==== Records shown ====

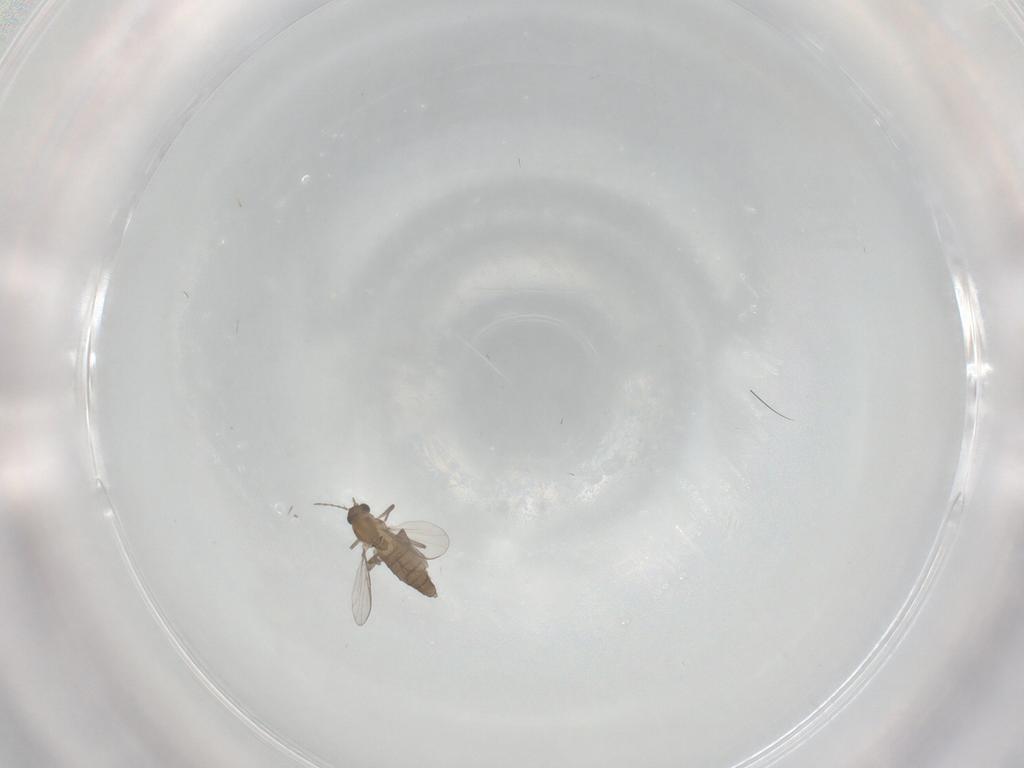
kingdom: Animalia
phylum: Arthropoda
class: Insecta
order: Diptera
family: Chironomidae
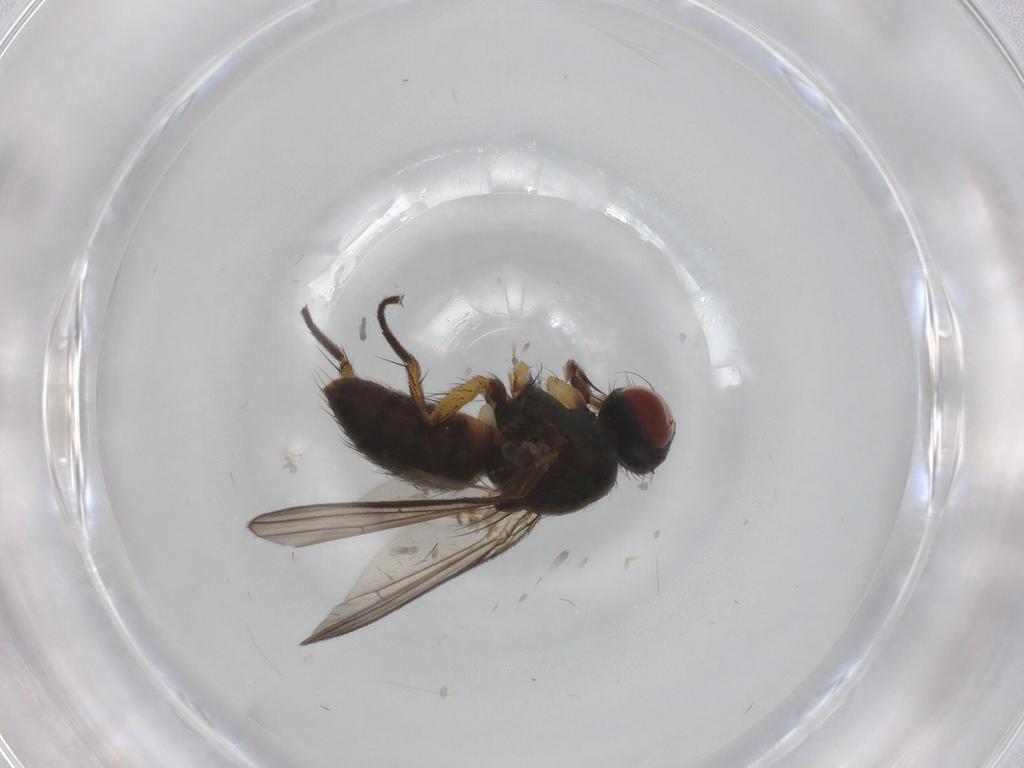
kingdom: Animalia
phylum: Arthropoda
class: Insecta
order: Diptera
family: Muscidae
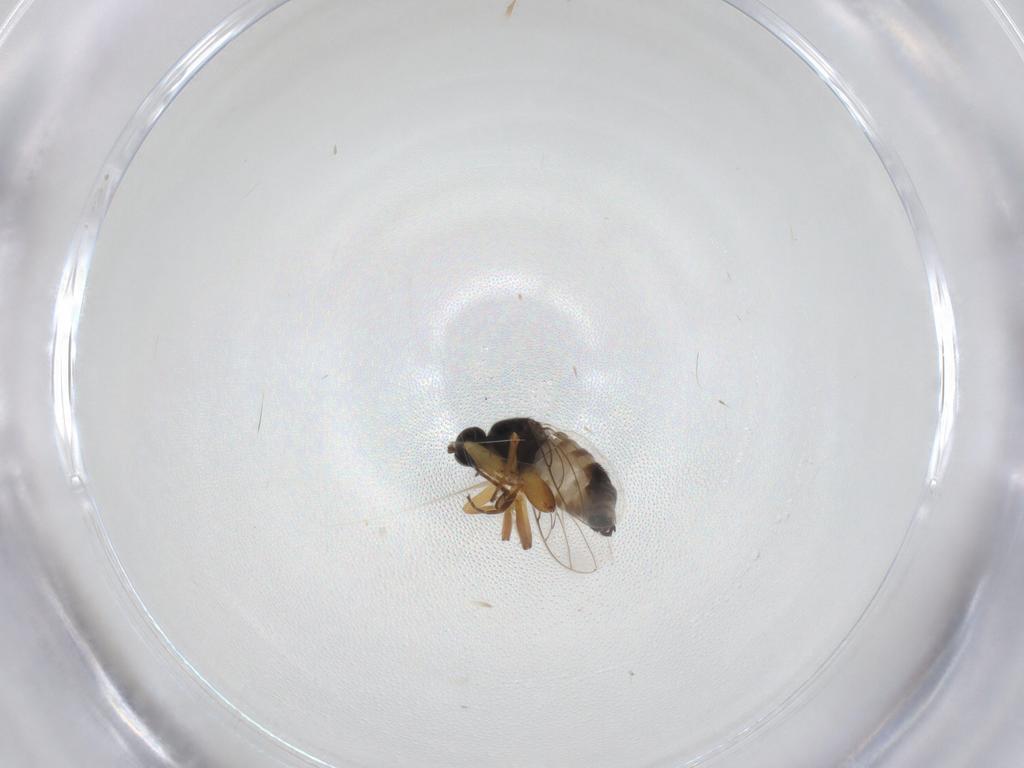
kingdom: Animalia
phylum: Arthropoda
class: Insecta
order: Diptera
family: Hybotidae
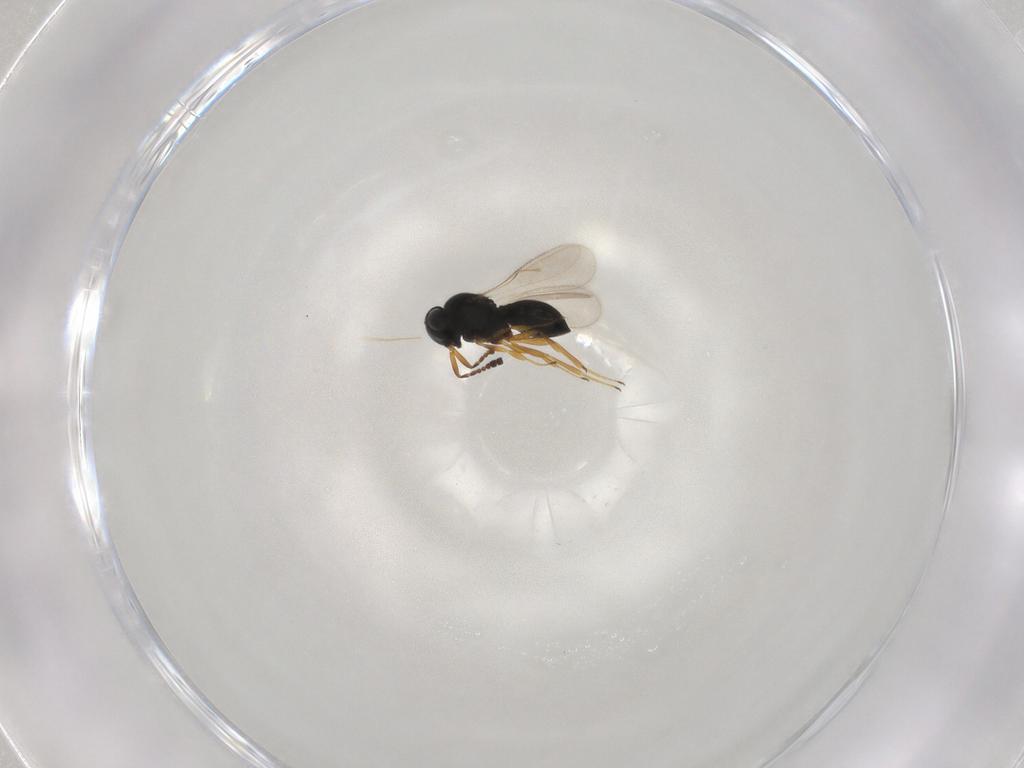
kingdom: Animalia
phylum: Arthropoda
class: Insecta
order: Hymenoptera
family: Scelionidae
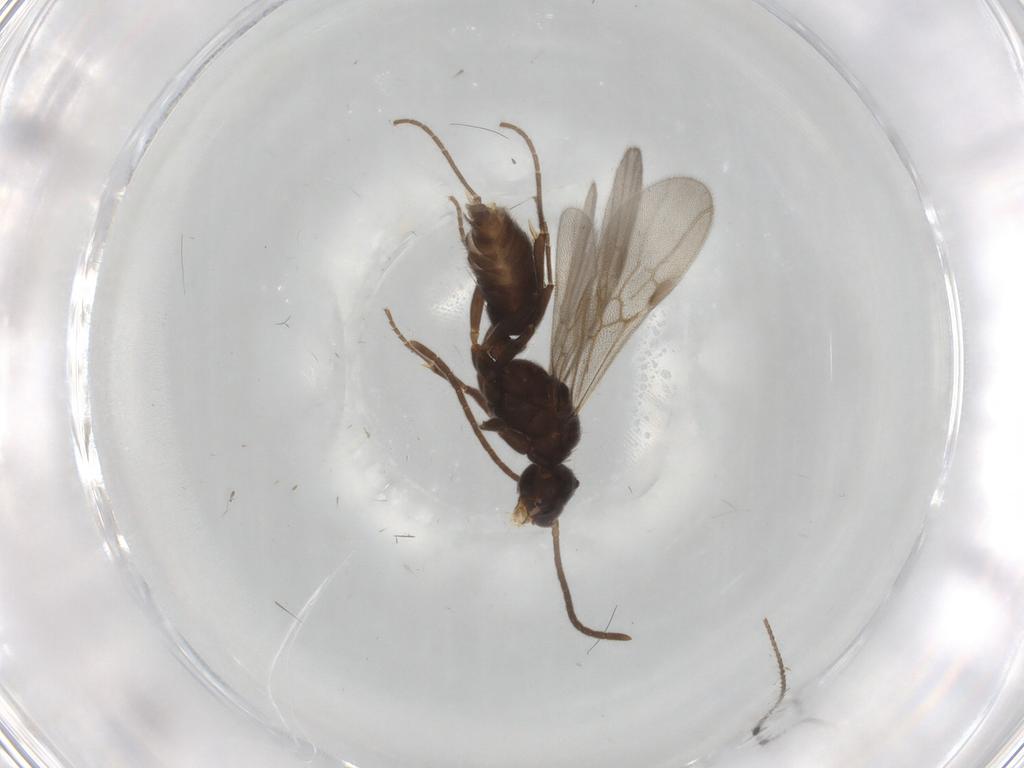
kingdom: Animalia
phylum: Arthropoda
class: Insecta
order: Hymenoptera
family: Formicidae
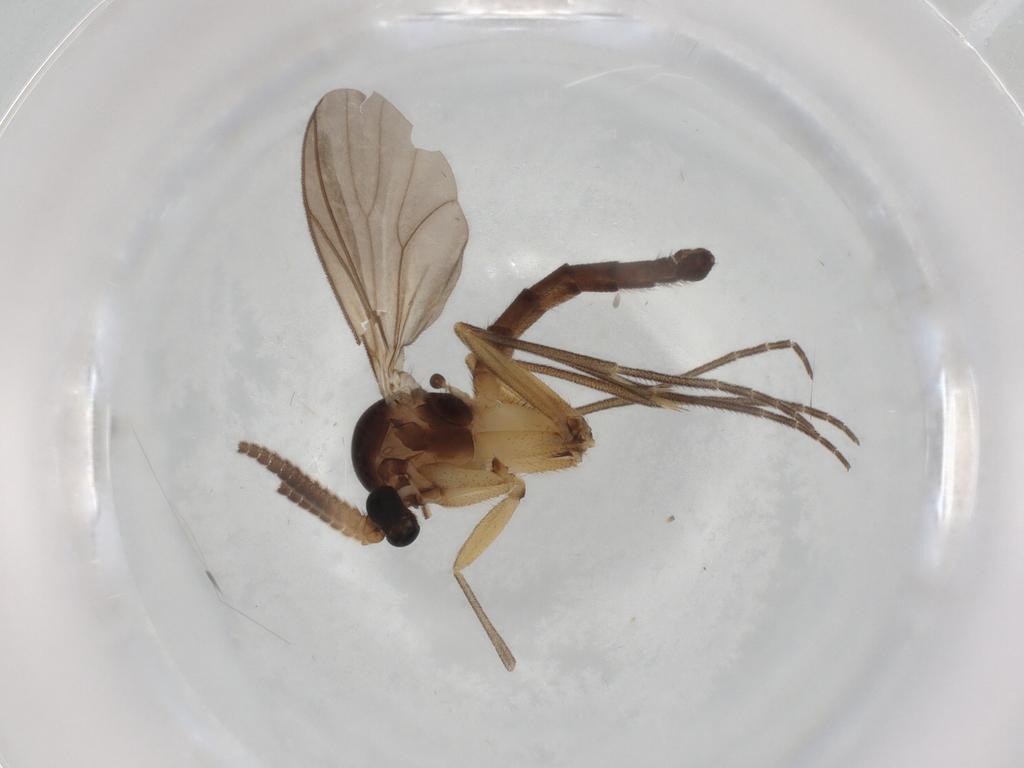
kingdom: Animalia
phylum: Arthropoda
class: Insecta
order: Diptera
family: Mycetophilidae
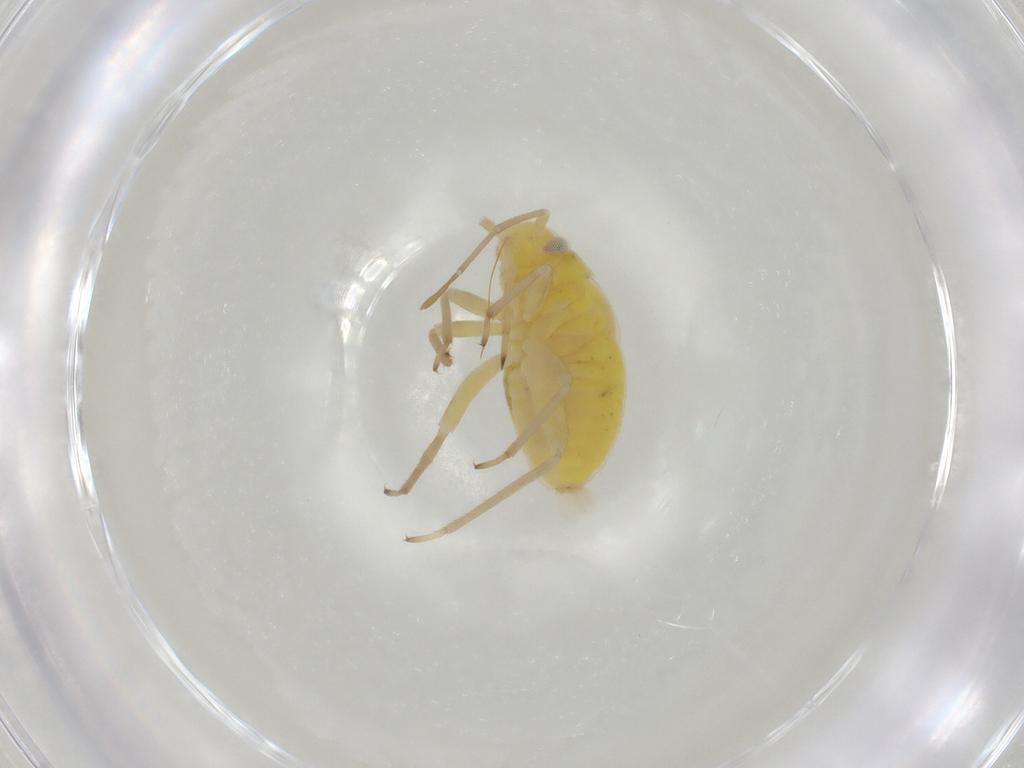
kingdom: Animalia
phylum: Arthropoda
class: Insecta
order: Hemiptera
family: Miridae
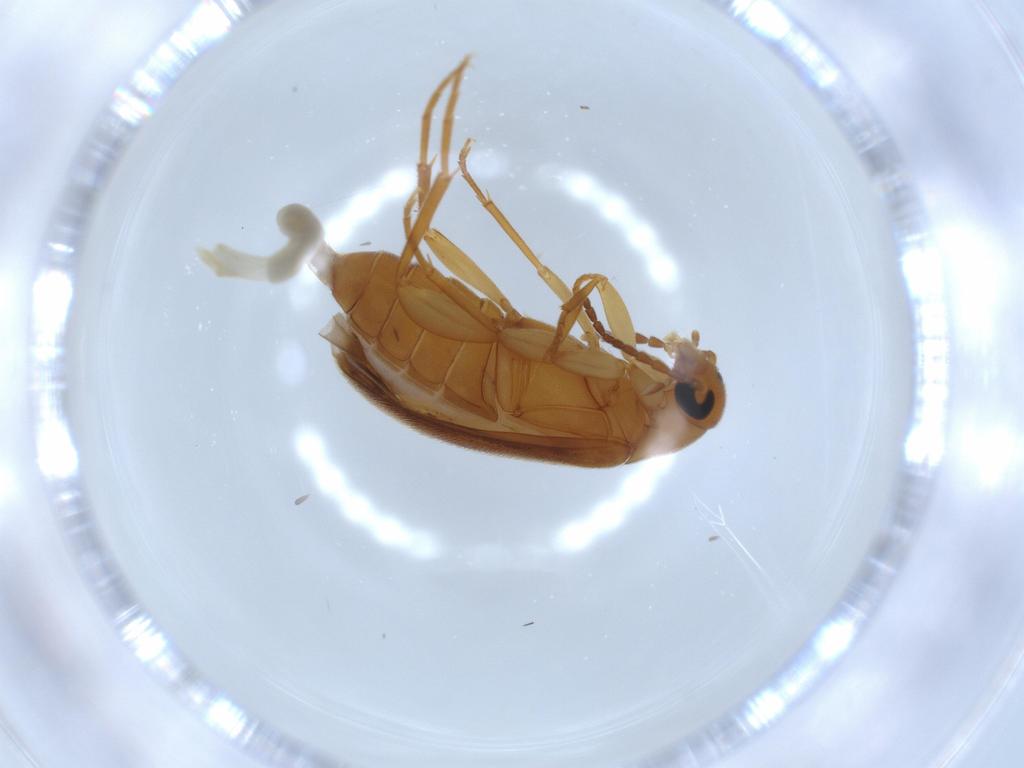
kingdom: Animalia
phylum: Arthropoda
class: Insecta
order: Coleoptera
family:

====

Requirement — Can you give the lines from the one containing "family: Mycetophilidae" through the end of the entries as a numbered list, skipping blank lines and leaving out the pictures?

Task output —
1. family: Mycetophilidae
2. kingdom: Animalia
3. phylum: Arthropoda
4. class: Insecta
5. order: Hemiptera
6. family: Miridae
7. kingdom: Animalia
8. phylum: Arthropoda
9. class: Insecta
10. order: Coleoptera
11. family:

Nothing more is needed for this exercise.